When the air temperature exceeds 35 degrees Celsius, the body relies on the evaporation of water – mainly through sweating – to keep core temperature at a safe level. This system works until what is called the wet-bulb temperature reaches 35 degrees Celsius. The wet-bulb temperature includes the cooling effect of water evaporating from the thermometer and so is normally much lower than the normal dry-bulb temperature reported in weather forecasts.

Once this wet-bulb temperature threshold is crossed, the air is so full of water vapour that sweat no longer evaporates. Without the means to dissipate heat, our core temperature rises, irrespective of how much water we drink, how much shade we seek, or how much rest we take. Without respite, death follows – soonest for the very young, elderly or those with pre-existing medical conditions.

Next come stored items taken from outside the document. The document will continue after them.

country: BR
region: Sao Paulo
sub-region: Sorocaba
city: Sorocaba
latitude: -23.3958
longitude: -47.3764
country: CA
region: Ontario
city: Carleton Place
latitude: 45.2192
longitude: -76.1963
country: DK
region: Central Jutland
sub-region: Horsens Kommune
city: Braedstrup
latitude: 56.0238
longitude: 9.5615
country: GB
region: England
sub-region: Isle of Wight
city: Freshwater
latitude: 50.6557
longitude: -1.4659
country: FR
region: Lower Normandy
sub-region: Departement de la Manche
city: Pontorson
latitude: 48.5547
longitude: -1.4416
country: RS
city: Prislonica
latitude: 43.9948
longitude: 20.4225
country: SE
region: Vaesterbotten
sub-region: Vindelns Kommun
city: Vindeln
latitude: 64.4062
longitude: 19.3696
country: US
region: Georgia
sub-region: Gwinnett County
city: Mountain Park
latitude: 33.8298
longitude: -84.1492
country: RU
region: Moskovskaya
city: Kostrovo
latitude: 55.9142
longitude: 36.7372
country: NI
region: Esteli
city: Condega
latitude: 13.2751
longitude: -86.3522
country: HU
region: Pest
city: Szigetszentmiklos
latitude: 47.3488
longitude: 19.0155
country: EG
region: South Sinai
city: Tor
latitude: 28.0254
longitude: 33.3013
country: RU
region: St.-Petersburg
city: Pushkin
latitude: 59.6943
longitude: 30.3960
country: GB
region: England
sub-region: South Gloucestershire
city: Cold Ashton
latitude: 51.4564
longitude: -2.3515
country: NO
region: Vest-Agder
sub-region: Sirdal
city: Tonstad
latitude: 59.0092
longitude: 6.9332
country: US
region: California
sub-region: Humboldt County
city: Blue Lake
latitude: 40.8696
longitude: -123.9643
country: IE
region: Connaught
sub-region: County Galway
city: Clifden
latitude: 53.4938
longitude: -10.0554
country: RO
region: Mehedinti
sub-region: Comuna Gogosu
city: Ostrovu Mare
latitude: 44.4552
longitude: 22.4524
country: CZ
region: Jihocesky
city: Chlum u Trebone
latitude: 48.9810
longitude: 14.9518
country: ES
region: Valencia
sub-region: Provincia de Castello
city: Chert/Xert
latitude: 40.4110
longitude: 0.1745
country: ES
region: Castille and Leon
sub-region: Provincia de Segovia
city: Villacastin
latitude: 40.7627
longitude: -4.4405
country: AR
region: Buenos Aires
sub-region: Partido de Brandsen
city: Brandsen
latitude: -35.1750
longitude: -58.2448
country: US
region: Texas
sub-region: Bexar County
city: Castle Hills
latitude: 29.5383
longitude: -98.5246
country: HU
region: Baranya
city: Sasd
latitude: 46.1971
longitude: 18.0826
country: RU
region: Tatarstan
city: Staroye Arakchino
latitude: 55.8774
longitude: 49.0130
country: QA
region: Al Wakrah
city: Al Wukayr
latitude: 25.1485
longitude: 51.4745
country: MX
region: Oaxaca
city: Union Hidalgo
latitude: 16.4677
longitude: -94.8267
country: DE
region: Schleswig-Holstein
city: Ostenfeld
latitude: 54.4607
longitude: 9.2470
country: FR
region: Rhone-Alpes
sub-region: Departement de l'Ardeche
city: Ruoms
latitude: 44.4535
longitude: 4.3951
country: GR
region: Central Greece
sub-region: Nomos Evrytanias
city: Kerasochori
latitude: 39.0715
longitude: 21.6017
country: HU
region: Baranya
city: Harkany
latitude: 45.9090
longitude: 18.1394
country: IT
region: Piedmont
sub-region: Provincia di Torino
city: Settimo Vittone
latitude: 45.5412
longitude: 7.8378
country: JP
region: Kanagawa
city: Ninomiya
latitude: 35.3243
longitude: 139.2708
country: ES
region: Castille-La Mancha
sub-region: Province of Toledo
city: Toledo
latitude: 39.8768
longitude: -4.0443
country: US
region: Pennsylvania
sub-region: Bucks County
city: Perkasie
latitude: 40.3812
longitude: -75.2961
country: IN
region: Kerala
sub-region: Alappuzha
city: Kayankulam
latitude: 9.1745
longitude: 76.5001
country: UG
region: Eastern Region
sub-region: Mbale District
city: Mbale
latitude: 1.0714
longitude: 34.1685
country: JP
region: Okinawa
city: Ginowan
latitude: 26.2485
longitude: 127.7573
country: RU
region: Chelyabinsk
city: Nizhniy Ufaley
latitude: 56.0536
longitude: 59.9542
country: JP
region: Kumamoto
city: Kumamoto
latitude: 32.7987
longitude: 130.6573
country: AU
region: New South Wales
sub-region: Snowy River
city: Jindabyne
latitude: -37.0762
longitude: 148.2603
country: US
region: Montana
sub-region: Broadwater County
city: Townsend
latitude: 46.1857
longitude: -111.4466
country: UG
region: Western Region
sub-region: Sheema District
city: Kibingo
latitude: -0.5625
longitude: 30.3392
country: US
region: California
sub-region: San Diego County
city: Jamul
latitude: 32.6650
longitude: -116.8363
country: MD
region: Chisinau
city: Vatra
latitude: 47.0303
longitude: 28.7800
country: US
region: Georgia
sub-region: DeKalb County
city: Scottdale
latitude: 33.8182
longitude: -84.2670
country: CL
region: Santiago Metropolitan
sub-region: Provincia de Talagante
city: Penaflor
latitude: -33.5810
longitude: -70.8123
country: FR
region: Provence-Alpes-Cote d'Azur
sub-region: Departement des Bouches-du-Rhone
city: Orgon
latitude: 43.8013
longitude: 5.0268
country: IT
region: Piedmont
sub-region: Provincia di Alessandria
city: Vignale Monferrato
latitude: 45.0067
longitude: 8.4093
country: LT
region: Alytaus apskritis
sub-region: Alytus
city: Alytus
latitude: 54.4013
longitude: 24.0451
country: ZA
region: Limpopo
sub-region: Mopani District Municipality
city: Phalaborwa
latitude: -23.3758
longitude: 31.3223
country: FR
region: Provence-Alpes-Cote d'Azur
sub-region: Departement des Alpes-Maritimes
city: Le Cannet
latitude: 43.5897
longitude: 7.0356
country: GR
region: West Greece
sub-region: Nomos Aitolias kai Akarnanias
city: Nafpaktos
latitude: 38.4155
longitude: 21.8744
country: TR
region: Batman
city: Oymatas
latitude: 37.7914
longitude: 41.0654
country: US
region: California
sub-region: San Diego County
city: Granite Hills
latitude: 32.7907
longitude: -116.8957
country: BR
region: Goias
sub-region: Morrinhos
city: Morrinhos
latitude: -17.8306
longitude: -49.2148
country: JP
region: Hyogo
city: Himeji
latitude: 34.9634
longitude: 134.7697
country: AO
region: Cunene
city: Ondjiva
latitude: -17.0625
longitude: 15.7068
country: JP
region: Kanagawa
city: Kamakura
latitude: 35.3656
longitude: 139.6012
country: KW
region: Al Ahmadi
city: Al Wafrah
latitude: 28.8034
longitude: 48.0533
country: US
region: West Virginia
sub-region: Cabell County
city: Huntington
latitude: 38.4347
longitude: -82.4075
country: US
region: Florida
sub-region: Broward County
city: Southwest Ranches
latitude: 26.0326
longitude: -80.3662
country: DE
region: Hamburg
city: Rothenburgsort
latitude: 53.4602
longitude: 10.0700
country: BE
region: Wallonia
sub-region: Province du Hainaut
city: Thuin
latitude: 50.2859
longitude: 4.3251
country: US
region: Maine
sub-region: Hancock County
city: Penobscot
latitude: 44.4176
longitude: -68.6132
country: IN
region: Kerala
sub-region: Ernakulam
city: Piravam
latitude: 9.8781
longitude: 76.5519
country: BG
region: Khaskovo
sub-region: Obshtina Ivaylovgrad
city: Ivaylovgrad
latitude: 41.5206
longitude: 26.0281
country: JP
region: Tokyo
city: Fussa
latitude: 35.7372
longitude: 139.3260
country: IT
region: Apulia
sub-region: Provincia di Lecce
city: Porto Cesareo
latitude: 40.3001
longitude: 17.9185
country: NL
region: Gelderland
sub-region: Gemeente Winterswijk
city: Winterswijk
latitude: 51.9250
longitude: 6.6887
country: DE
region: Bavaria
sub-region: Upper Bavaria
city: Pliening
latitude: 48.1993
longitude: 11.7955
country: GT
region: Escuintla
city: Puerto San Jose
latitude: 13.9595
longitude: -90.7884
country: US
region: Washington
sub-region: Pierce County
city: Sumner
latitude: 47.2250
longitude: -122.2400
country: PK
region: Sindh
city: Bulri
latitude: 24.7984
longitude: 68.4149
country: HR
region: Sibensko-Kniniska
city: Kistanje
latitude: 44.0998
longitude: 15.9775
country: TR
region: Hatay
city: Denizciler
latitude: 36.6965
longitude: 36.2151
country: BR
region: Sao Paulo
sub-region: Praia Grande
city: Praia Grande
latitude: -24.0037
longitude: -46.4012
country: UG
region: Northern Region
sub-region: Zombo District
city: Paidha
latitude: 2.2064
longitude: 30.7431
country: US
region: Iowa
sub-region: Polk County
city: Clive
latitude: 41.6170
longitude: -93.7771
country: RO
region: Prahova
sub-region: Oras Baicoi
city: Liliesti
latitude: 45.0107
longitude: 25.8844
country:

Wet-bulb temperatures of 35 degrees Celsius have not yet been widely reported, but there is some evidence that they are starting to occur in South West Asia. Climate change then offers the prospect that some of the most densely populated regions on Earth could pass this threshold by the end of the century, with the Persian Gulf, South Asia and most recently the North China Plain on the front line. These regions are, together, home to billions of people.[...]

> it will not take days and months. one heat wave will kill hundreds of thousands of people in their sleep.

Peak temperatures don't occur during the night. How do you figure heat wave will kill people in their sleep?